Any thoughts before I commit myself*?
*– Yes, I know that can be interpreted in multiple ways. Most of them probably apply anyway, though, so I don’t care…
The ASUS 900 does come in a 160GB hard drive for an additional $50, though it comes loaded with XP. Otherwise I believe all the other features are the same.
If I remember right, the 900 is one of the “Celeron” models, isn’t it?
Not worth the compromise, personally – I’d rather not pay the Microsoft tax (ESPECIALLY since I have no use for it – I’ve already GOT two “Windows XP Home” licenses that came with my last two laptops that I never use), and as I think about it I really ought to get used to working on SSD – I think it’s probably “The Future” for pretty much everything besides bulk storage and heavy-duty desktops (and maybe even for them, too, in another 3-5 years).
Looks like the EEEPC 901 Linux storage is 4GB for system, plus a second 16GB SSD which I can use for /home (the Windows version is only 8GB, presumably to make up for the extra cost of the Microsoft licenses.) I think I can turn that into a very workable system, especially if I bump up to 2GB of RAM.
Sounds reasonable. Don’t forget the HDSC slot as well. I doubled my storage capacity by getting a 16GB card for $10 at Amazon. That might also be a reasonable way to extend the life of the installed SD. Just save most documents to the external HD. I use my slot to store music and PDFs.

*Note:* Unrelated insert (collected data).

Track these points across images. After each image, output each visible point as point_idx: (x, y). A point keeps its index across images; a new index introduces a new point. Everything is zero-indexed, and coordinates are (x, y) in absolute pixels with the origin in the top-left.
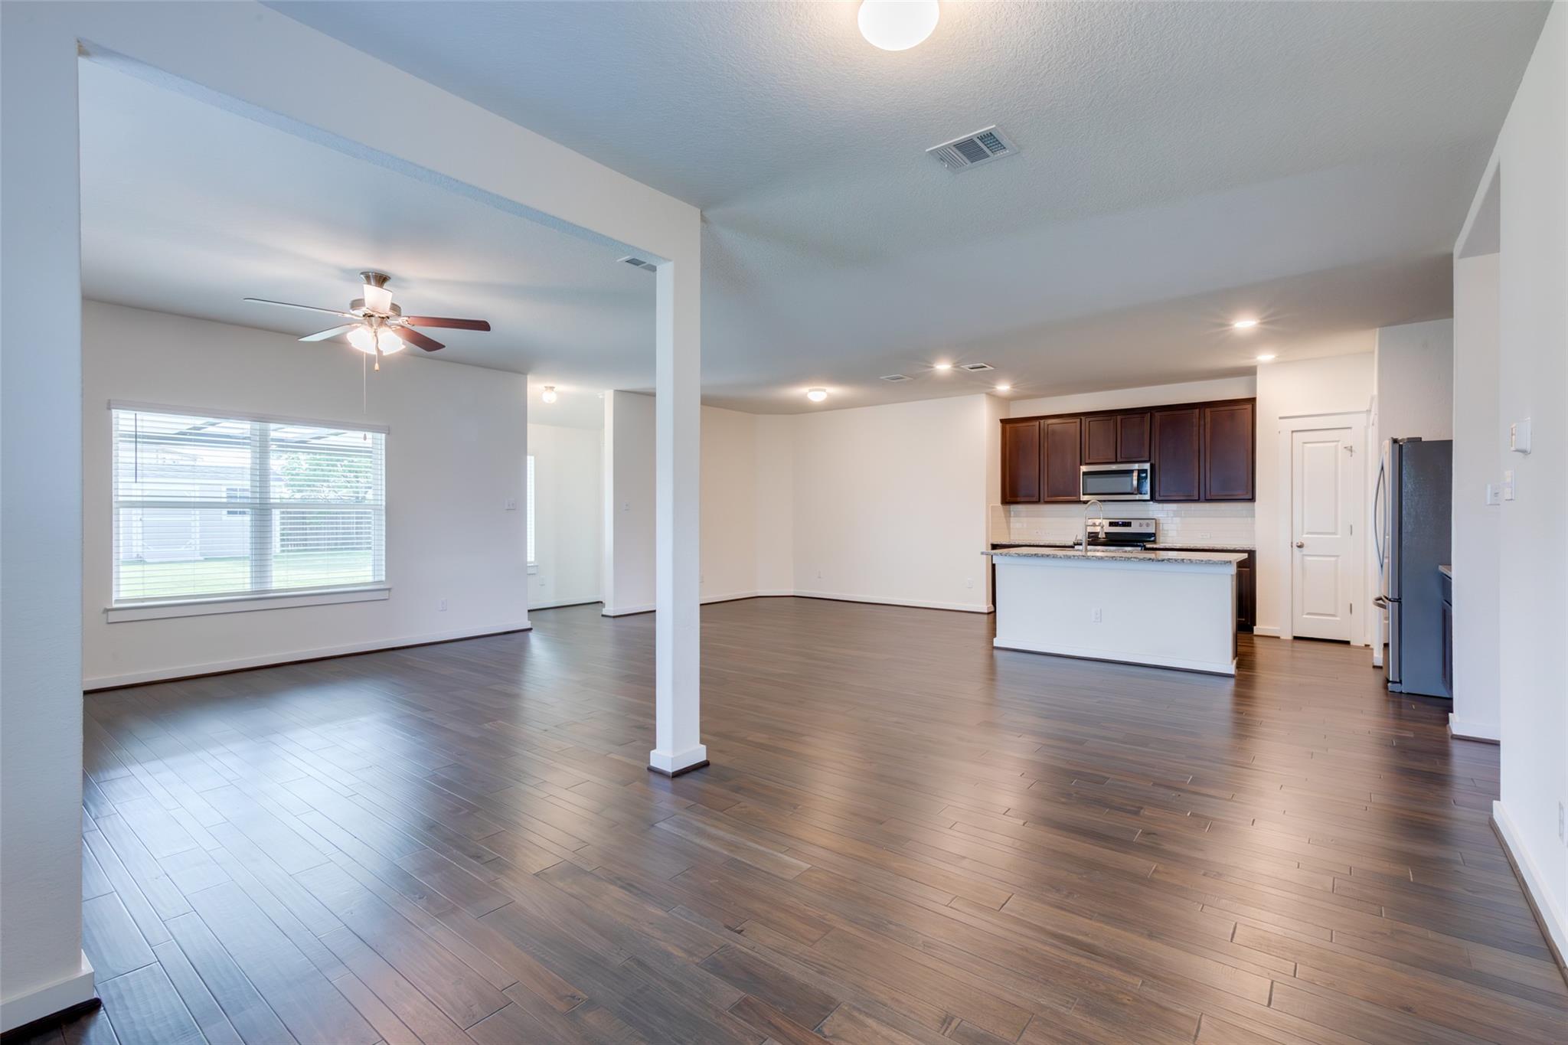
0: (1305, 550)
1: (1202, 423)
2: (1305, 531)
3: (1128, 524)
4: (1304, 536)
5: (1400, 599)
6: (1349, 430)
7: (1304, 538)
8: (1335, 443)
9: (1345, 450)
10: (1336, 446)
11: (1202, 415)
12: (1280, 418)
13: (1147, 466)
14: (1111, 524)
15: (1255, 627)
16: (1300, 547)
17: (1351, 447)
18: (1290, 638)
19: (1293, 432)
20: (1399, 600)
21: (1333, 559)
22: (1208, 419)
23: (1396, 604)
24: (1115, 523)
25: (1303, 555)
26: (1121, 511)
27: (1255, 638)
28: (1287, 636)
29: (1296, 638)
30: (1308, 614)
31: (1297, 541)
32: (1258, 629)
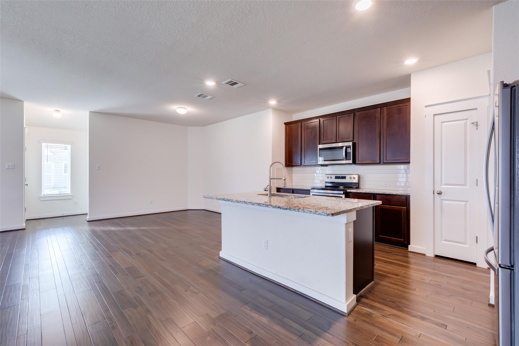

Yeah – I figure I’ll settle on one or more standard volume labels that I’ll use for SD cards to be mounted automatically in my home directory, and keep most of my stuff there (I can use a USB card reader if I want to mount a second SD at the same time…) The 16GB internal drive will be for stuff I don’t mind keeping on the netbook itself (media files, references, etc.)
I’m not 100% sure, but from what I’ve read online about SSDs, most people claim that, while SSDs can only be written a fixed number of times, that amount of times is more than most regular hard drives. I still like hard drives better though.

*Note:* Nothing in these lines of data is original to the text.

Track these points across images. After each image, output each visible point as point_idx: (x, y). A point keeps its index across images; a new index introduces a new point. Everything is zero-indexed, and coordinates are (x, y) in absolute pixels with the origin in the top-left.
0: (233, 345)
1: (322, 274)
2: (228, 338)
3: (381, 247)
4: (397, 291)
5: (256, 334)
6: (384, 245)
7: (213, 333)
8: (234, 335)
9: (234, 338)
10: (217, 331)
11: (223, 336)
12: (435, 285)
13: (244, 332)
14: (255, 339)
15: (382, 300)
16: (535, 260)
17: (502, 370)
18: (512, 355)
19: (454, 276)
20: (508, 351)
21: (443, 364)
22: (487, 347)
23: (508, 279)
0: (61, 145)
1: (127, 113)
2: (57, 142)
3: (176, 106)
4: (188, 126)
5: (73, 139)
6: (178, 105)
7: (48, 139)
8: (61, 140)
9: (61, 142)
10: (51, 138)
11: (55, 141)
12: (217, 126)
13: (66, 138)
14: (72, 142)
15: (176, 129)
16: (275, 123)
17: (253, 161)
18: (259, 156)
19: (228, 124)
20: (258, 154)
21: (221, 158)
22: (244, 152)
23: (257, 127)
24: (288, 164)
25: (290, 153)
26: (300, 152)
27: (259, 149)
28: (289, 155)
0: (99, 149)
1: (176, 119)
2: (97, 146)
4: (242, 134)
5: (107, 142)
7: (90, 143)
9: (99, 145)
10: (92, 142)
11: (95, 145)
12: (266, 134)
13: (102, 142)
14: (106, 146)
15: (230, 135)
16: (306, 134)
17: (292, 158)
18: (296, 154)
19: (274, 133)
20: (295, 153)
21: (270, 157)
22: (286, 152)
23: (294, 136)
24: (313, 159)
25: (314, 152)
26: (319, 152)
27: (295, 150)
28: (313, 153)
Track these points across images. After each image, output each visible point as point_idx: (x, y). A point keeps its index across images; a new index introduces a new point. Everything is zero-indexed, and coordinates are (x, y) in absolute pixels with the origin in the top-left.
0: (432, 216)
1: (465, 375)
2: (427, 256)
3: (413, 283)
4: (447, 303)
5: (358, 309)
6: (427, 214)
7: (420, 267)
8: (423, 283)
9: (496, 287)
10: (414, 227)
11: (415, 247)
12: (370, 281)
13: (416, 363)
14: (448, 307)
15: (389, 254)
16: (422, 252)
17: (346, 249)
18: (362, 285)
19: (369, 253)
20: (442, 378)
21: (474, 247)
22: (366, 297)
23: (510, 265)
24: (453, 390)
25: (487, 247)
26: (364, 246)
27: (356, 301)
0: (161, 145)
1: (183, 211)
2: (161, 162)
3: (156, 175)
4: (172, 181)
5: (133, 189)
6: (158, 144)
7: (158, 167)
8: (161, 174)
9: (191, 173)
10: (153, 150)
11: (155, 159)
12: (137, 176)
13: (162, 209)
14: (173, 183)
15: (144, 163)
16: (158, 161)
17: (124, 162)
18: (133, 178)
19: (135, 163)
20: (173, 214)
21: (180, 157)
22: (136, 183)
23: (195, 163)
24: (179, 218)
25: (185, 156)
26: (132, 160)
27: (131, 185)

Damn it all! Now I want a new eeepc. The 1000HE looks sexy. It’s got 160gb, a real HDD, 9 hour battery life, bluetooth, 802.11n, and it’s a nice medium size. Not too small, not too big. Now where can I find $400? This thing is like 40 times better than my 701!!
I’m willing to sacrifice the size and disk space for portability (including longer-lasting battery).
I figure if I could get used to my laptop before last (a rather small Averatec device with a very cramped keyboard) I can get used to an 8.9″-diagonal-screen netbook.
From what I remember, each individual spot on the SSD can be written a few thousand times before dying. Supposedly, the “wear-leveling” algorithms built into the drives should spread all writes out over the drive pretty evenly, so that (also supposedly) the drive shouldn’t start dying until you’ve effectively written several thousand times the entire drive’s capacity to it. I’m a bit skeptical about precisely how long it will take to do that given my propensity to heavily use my computers, but I’ve at least gotten pretty confident that by the time the drive starts dying, a replacement of equivalent size ought to be down to $25-30…
Good point. Yeah, all hard drives fail eventually, so needing to replace them is inevitable. And that’s exactly why my particular model of eeepc is just not good enough. I bet it would be cheaper to buy a new model (maybe not the 1000HE), than to get a new SSD soldered on. The only reason I even have the 701 is because my bank was offering them to anyone who had a certain $11/mo. bank account, with a few other conditions, but all fees considered, I got it for under $100. I just hope the SSD lasts until I can afford a better one. I’m gonna stick with the eeepc for a replacement definitely, just a much better model.